● Request
Only lines with the word "this" are wanted; copy each of them from the listing below.

....................

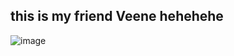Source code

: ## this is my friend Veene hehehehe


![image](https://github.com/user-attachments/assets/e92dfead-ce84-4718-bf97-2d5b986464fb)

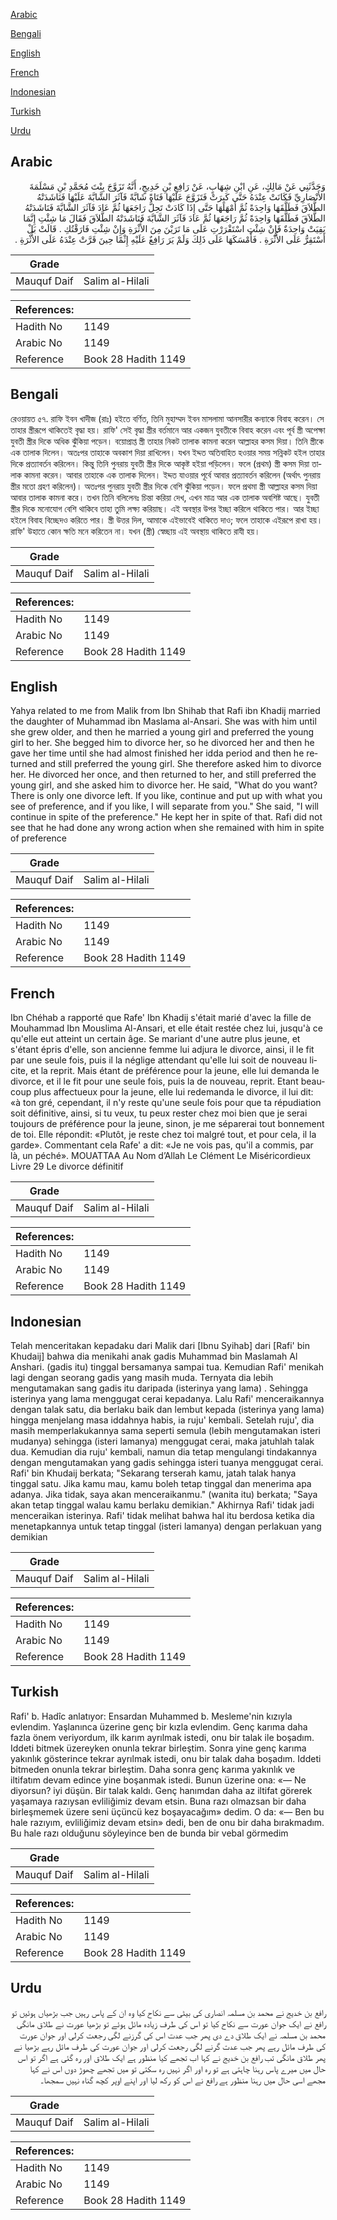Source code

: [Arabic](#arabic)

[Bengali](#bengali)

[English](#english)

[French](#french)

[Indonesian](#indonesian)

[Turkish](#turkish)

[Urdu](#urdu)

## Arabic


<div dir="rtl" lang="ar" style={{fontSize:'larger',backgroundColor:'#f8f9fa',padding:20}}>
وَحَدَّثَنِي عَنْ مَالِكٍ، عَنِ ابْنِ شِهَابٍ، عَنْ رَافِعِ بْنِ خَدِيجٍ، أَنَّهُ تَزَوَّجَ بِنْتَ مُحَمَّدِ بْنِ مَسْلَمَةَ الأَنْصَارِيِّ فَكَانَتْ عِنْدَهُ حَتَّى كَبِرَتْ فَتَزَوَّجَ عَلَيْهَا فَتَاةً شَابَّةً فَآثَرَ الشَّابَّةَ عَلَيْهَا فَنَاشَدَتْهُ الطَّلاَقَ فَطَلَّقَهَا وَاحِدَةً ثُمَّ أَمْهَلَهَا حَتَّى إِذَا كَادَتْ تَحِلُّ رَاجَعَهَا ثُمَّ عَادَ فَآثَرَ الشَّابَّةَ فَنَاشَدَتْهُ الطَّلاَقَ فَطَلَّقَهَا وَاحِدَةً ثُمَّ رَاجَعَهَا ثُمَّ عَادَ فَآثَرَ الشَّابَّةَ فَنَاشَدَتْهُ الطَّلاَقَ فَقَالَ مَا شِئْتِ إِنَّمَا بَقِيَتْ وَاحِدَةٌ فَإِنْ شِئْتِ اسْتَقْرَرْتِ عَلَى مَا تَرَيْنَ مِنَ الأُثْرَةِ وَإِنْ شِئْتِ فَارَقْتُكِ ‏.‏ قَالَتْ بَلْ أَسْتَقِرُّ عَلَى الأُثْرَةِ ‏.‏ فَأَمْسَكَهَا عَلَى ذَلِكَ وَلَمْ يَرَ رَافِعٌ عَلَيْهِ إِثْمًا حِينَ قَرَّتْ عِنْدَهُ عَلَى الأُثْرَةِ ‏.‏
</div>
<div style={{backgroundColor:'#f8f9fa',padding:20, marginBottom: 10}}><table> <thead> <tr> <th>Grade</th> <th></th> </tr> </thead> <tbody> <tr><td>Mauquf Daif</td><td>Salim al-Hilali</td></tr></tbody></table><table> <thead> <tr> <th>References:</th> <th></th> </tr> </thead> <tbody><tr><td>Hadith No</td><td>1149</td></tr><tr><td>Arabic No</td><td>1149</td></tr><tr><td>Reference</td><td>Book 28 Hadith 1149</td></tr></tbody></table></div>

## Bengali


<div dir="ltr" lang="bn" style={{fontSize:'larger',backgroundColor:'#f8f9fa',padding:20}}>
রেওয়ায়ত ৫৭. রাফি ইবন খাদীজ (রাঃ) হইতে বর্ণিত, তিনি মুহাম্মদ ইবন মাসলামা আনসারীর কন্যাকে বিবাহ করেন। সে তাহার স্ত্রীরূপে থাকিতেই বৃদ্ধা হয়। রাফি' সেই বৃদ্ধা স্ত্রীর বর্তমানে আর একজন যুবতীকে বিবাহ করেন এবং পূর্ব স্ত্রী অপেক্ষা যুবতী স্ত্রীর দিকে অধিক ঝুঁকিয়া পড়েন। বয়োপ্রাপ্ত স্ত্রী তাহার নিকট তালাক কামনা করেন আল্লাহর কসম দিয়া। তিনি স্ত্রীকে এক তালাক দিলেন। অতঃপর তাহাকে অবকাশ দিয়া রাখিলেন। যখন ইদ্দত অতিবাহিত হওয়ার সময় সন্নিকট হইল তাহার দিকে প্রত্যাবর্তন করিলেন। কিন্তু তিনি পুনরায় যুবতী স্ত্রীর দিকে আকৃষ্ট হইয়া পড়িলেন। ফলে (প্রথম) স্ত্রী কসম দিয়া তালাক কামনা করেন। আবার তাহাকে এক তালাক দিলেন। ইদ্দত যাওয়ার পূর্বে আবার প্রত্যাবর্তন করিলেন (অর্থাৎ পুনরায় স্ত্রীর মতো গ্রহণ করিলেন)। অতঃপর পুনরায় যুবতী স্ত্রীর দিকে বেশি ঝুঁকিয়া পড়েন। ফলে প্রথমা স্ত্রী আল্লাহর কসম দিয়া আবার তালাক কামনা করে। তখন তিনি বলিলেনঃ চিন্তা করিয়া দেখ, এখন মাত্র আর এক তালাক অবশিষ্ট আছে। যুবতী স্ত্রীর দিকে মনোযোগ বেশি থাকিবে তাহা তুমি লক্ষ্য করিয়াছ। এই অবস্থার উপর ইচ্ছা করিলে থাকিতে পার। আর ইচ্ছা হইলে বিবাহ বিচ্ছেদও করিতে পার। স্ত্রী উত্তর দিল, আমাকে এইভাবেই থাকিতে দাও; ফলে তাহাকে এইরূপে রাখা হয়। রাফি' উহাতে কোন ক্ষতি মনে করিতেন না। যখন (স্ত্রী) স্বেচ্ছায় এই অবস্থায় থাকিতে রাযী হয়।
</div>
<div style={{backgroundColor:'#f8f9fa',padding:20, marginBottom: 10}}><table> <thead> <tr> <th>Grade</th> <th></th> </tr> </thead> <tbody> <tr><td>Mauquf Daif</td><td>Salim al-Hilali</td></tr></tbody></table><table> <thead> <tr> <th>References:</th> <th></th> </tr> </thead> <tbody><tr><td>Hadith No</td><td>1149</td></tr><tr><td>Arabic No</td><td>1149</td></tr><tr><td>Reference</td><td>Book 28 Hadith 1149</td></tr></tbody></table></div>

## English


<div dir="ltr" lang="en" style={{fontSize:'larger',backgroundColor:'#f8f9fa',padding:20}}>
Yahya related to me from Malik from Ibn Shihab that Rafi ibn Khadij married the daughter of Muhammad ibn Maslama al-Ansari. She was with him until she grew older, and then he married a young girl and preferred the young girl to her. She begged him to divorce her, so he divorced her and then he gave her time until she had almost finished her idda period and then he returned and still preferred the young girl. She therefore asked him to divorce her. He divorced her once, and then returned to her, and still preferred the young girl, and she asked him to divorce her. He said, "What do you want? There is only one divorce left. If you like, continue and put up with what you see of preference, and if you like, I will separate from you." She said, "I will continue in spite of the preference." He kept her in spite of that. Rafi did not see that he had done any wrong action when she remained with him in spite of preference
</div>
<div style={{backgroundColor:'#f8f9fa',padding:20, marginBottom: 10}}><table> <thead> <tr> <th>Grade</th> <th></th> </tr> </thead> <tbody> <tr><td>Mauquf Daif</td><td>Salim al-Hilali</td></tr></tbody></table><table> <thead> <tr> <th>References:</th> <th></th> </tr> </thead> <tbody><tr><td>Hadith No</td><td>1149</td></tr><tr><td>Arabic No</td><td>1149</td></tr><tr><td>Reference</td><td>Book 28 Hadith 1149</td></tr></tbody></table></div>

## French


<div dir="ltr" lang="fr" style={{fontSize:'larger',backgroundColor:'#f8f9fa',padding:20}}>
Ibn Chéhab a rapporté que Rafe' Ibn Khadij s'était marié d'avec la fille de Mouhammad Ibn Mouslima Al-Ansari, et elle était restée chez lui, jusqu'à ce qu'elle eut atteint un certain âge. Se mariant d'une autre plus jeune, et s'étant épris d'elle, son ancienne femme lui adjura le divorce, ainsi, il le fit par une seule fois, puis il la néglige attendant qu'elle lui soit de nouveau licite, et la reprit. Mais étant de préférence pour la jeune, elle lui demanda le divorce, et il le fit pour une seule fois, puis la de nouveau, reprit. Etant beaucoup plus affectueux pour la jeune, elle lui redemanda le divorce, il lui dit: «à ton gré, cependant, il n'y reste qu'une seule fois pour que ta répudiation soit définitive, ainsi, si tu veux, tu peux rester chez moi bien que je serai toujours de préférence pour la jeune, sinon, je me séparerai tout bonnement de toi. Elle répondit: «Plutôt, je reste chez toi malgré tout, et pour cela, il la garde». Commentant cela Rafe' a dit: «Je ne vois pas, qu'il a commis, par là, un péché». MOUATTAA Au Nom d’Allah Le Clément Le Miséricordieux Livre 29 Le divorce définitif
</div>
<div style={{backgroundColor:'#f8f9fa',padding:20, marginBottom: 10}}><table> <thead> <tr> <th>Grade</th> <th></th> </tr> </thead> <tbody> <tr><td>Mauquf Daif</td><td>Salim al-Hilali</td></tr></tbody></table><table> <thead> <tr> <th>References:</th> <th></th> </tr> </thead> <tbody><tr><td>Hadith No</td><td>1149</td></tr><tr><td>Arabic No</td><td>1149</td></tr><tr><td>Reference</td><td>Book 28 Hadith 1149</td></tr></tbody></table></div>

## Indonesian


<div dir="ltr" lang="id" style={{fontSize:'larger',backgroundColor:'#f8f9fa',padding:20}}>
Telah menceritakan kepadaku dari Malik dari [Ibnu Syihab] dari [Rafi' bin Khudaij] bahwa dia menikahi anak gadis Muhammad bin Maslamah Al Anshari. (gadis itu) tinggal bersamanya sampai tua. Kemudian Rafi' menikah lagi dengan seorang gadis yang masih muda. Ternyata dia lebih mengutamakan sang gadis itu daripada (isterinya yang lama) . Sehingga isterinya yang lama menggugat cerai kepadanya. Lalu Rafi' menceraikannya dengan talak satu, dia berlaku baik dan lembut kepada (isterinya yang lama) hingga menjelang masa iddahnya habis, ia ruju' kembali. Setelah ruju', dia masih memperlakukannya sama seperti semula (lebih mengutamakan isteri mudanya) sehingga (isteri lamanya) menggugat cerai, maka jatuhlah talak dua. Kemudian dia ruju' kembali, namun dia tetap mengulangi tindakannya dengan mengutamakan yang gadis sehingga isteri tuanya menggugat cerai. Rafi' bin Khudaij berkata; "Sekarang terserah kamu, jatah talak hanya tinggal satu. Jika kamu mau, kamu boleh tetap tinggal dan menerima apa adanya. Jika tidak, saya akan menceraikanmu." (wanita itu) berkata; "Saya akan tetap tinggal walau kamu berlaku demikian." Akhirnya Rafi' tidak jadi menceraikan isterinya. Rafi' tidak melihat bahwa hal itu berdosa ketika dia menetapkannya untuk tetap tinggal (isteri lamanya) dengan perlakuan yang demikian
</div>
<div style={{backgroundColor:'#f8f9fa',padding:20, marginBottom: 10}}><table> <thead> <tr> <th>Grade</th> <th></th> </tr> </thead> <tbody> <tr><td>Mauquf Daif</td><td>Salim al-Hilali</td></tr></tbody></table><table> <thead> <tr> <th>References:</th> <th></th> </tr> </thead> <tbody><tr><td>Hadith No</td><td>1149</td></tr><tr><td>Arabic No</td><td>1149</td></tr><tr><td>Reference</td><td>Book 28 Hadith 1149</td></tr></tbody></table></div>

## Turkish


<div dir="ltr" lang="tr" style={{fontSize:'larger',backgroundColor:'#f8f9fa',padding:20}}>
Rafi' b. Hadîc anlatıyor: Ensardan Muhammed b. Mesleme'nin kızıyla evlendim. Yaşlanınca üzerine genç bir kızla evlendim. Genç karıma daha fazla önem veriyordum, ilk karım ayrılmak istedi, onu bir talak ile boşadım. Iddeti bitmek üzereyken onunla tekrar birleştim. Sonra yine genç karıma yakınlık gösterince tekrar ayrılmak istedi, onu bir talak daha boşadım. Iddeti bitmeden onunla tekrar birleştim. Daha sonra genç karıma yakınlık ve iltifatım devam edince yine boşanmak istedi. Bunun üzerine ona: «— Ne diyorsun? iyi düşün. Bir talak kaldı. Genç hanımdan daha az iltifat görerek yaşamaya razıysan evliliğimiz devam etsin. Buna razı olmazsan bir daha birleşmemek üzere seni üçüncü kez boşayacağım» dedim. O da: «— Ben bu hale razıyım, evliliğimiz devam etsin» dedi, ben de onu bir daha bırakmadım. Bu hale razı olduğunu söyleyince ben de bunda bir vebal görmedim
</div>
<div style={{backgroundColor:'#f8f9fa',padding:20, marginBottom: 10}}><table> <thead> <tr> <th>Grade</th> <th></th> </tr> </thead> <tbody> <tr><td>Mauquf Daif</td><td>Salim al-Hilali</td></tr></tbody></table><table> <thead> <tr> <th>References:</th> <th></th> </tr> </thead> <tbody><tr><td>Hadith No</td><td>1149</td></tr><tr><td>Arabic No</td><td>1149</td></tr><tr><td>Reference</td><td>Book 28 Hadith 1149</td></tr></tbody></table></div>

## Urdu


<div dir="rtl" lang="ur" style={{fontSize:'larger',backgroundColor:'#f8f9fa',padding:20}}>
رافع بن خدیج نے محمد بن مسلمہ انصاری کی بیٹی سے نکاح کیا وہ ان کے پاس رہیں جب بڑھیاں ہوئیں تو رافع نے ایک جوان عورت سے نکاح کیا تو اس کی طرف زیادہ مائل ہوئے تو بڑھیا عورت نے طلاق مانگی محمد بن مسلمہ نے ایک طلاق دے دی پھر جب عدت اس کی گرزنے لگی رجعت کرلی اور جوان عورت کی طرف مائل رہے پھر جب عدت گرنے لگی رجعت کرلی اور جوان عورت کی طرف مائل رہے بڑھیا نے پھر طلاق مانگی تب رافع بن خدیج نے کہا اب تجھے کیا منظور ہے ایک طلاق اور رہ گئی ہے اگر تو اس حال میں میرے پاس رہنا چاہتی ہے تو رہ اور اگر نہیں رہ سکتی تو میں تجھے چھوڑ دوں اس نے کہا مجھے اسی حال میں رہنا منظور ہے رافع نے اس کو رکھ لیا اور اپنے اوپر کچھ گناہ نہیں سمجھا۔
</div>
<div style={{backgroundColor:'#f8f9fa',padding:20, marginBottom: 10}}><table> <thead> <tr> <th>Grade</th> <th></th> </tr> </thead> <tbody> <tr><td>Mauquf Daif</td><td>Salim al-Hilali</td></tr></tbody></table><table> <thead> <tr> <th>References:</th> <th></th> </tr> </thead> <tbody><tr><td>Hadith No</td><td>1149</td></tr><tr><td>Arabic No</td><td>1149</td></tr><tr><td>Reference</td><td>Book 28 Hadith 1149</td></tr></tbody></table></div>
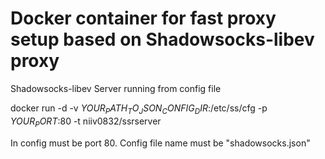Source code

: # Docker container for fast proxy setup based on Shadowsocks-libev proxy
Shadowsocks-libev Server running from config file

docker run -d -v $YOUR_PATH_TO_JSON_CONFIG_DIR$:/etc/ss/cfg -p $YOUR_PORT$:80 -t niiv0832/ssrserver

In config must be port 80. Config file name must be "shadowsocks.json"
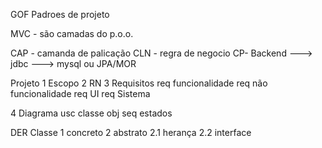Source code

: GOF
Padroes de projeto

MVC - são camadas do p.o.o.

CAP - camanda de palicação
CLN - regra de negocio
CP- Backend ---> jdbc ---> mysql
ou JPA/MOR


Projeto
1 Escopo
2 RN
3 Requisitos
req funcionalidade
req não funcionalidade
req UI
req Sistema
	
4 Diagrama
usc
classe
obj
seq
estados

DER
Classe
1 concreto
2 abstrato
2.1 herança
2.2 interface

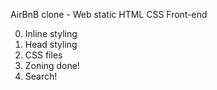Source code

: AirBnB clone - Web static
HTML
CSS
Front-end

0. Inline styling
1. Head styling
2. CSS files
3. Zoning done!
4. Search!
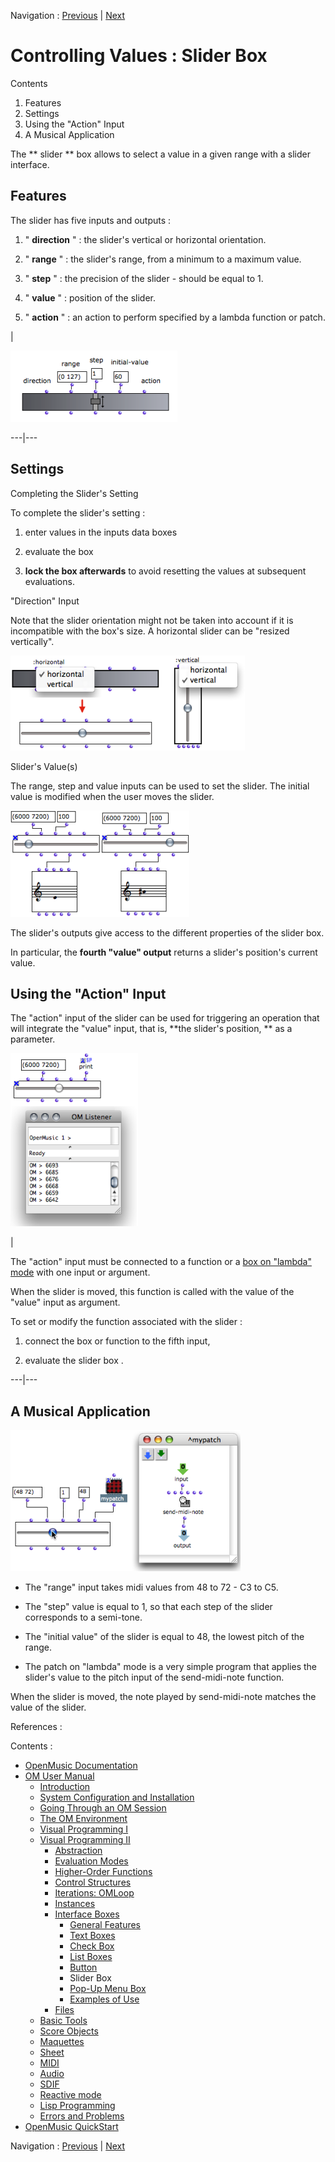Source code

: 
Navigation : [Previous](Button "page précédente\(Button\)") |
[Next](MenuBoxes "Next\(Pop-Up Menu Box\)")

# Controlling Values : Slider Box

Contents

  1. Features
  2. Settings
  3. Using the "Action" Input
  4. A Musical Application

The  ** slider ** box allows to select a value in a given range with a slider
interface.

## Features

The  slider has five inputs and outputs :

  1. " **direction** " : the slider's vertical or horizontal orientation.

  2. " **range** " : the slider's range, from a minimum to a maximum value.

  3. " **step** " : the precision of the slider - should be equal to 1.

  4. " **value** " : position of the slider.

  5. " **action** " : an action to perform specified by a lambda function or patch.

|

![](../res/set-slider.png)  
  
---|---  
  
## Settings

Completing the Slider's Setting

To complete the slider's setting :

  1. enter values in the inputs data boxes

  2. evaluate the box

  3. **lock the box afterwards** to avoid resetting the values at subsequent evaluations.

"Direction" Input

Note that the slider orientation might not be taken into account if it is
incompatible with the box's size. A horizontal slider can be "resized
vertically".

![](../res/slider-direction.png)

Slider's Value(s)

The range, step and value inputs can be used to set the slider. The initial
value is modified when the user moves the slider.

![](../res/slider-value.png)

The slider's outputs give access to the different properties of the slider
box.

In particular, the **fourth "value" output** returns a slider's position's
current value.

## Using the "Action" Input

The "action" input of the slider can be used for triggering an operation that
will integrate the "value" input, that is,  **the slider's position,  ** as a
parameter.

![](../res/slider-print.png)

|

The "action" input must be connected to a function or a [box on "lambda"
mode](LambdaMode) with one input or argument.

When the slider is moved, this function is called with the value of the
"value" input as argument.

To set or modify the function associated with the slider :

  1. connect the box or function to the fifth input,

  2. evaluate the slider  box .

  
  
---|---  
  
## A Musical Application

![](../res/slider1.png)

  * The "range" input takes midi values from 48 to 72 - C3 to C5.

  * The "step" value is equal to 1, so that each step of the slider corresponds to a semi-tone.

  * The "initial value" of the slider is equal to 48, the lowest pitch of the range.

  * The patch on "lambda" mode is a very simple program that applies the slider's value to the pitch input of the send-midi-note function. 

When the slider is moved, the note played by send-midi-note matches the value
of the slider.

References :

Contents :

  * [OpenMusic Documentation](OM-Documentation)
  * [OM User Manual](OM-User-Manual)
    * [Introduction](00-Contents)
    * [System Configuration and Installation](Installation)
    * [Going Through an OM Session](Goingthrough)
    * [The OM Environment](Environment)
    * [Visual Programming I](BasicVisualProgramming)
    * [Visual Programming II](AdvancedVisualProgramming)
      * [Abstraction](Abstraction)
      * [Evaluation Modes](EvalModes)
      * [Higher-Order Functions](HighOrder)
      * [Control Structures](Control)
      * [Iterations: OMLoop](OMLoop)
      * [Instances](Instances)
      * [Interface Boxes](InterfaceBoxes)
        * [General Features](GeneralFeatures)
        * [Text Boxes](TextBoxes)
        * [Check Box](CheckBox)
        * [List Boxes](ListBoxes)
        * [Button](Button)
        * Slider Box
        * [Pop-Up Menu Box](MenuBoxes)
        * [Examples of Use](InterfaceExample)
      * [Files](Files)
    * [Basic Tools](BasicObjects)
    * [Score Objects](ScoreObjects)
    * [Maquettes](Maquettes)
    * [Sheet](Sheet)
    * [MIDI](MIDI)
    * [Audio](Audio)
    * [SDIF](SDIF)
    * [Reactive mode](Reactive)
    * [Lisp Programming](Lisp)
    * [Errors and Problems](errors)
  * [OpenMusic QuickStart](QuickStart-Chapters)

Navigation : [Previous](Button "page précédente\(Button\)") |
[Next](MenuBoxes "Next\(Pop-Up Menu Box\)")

....................

● The completed task
: ## this is my friend Veene hehehehe
When the slider is moved, this function is called with the value of the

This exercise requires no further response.